Task details:
Beginning with the line that holds "(771, 982) none" in the data below, give again every line through the one that holds "(763, 1060) none", exactly as written.

Information shown:
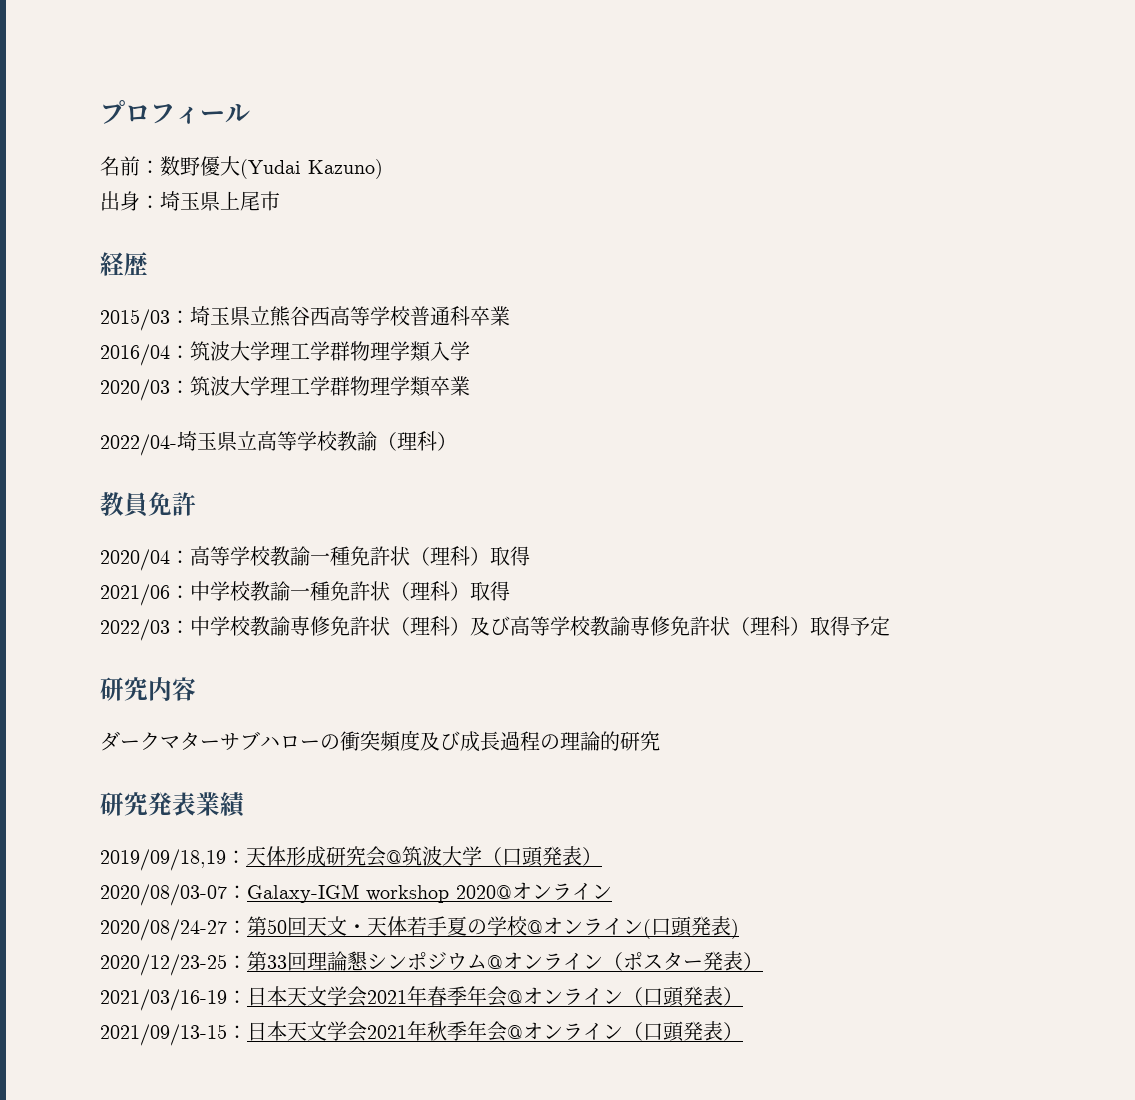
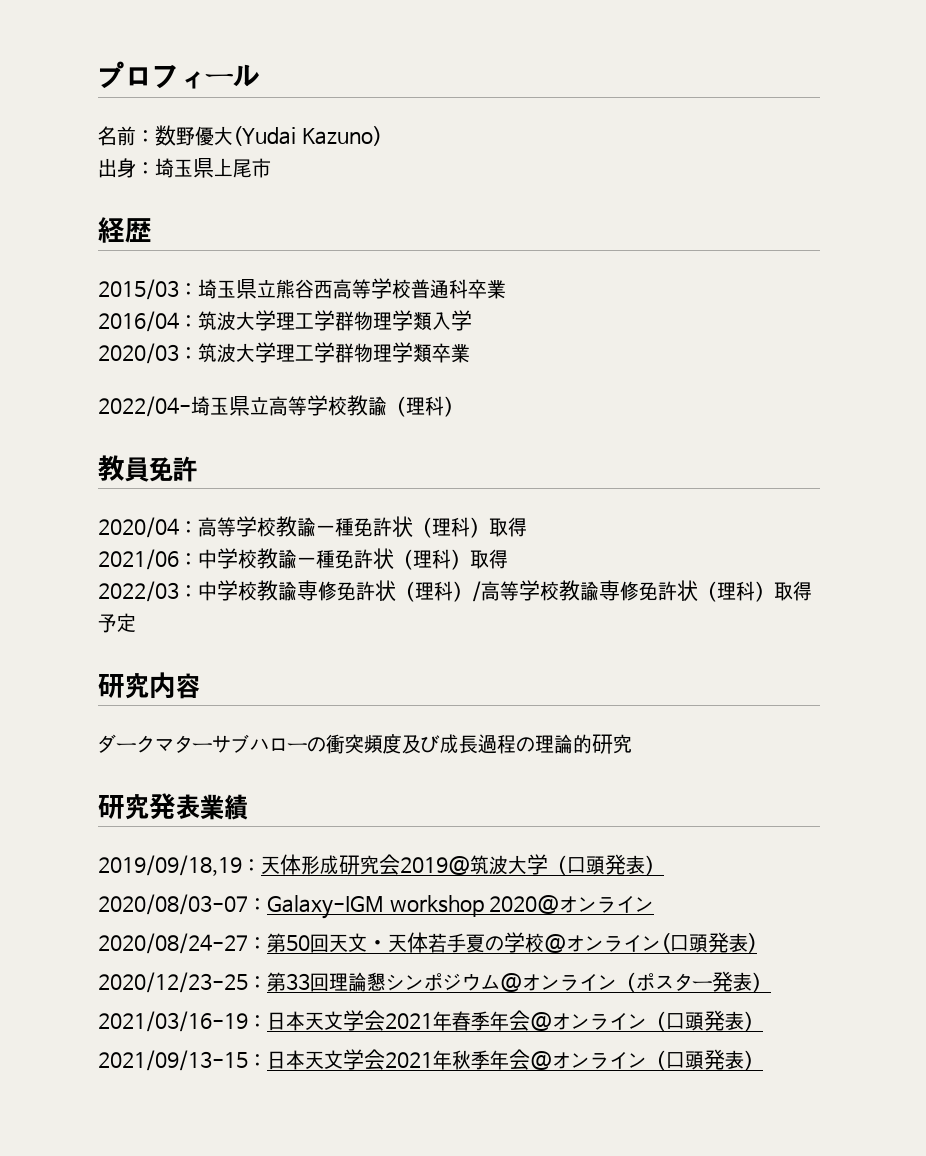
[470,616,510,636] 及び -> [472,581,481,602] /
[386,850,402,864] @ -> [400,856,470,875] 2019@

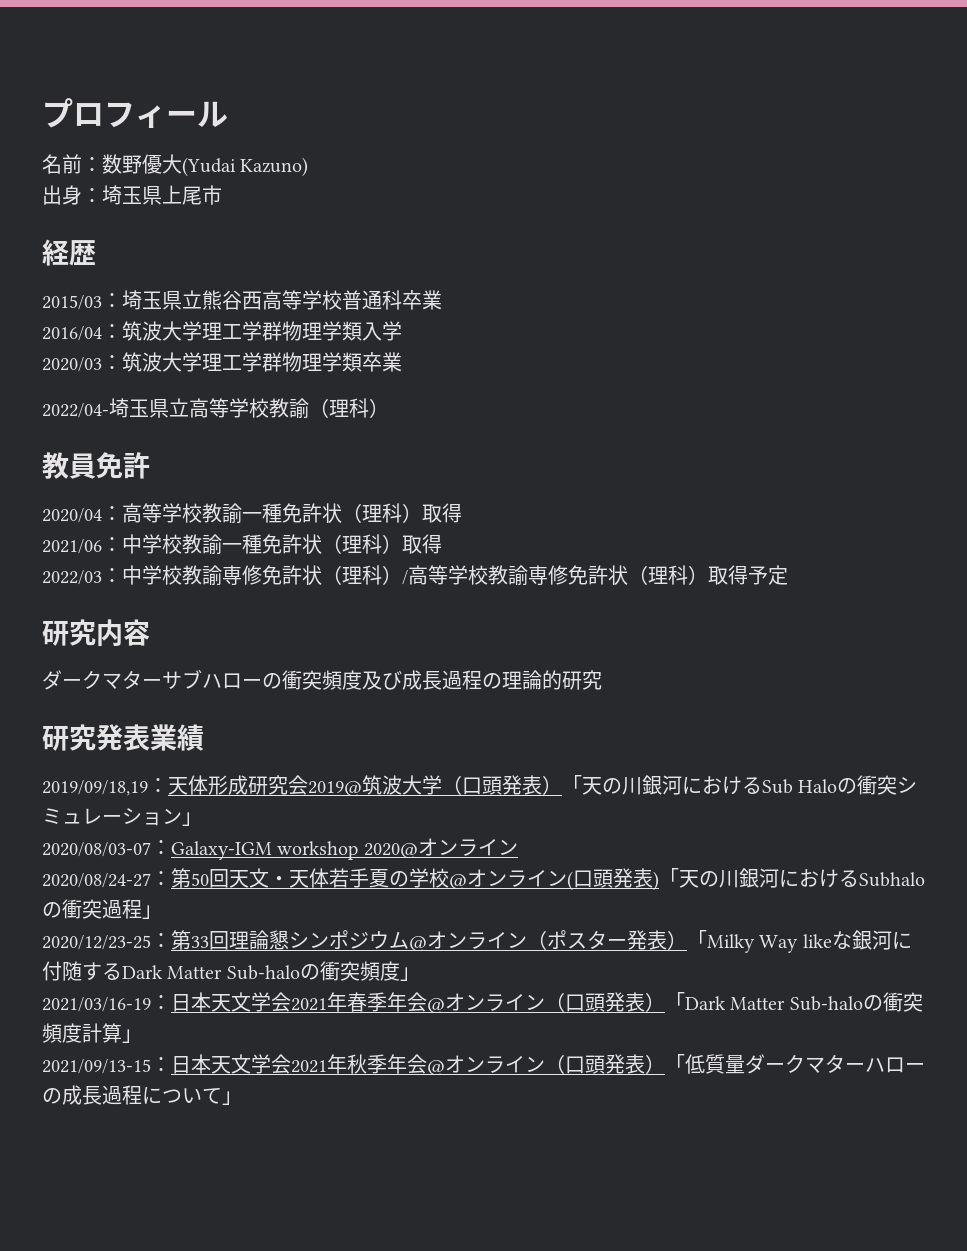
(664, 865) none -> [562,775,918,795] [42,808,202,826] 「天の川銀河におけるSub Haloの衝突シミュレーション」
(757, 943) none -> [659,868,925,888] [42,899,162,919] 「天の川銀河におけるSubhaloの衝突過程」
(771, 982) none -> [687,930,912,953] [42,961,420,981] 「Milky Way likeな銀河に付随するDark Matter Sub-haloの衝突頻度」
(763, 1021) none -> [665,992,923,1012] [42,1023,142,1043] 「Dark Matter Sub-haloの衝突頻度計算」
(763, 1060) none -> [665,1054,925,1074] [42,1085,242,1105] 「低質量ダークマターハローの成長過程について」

==

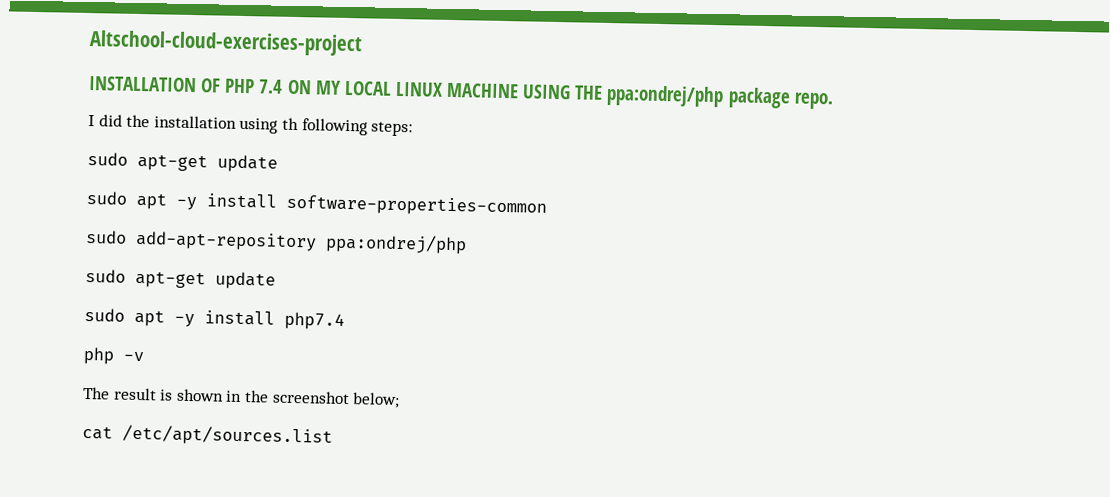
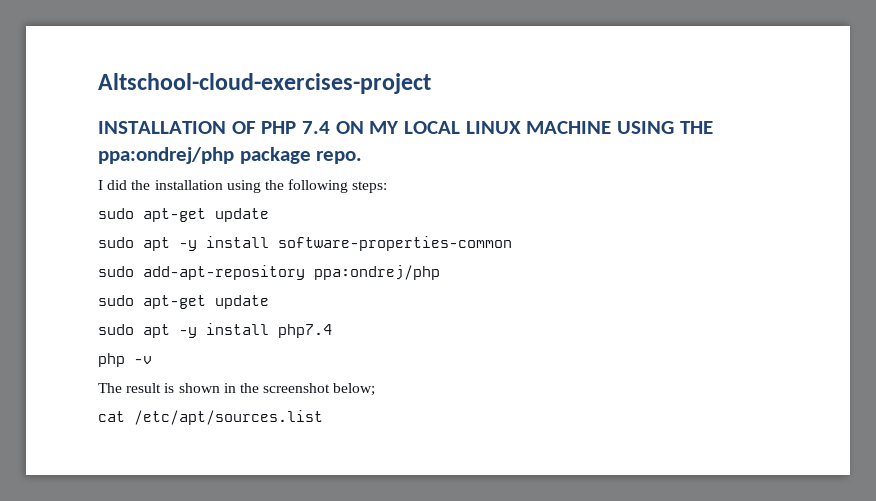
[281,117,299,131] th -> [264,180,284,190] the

--

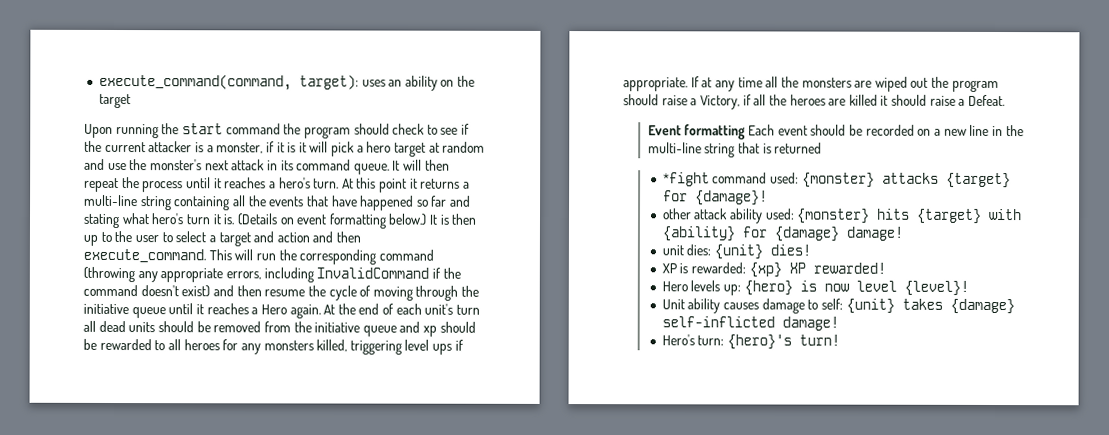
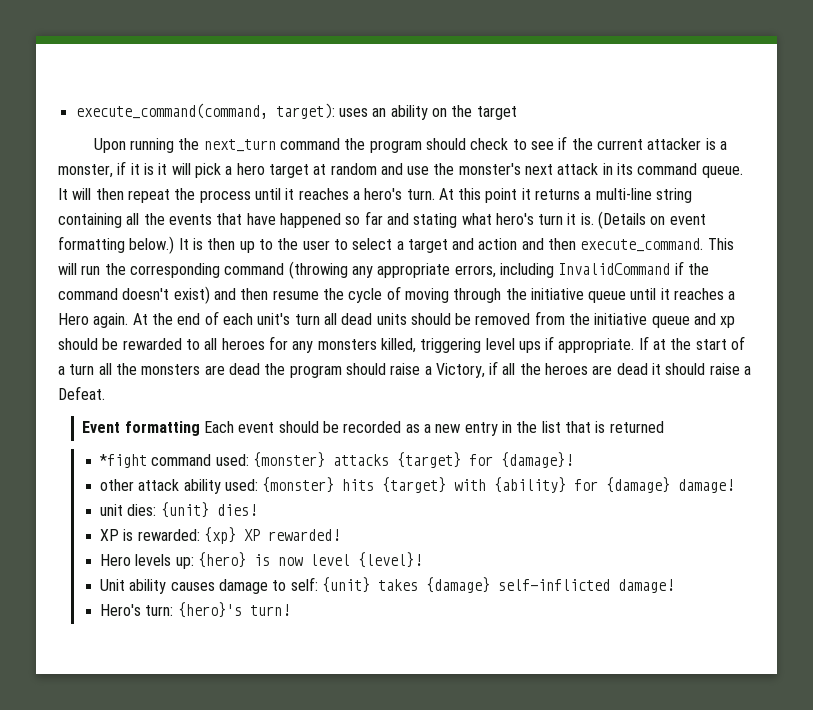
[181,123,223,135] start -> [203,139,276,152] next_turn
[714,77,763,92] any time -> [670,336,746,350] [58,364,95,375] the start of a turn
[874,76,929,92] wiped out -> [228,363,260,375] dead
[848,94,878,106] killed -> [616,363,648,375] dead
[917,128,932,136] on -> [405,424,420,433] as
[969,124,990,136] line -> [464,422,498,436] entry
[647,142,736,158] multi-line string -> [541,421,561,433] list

Task result:
(771, 982) none -> [687,930,912,953] [42,961,420,981] 「Milky Way likeな銀河に付随するDark Matter Sub-haloの衝突頻度」
(763, 1021) none -> [665,992,923,1012] [42,1023,142,1043] 「Dark Matter Sub-haloの衝突頻度計算」
(763, 1060) none -> [665,1054,925,1074] [42,1085,242,1105] 「低質量ダークマターハローの成長過程について」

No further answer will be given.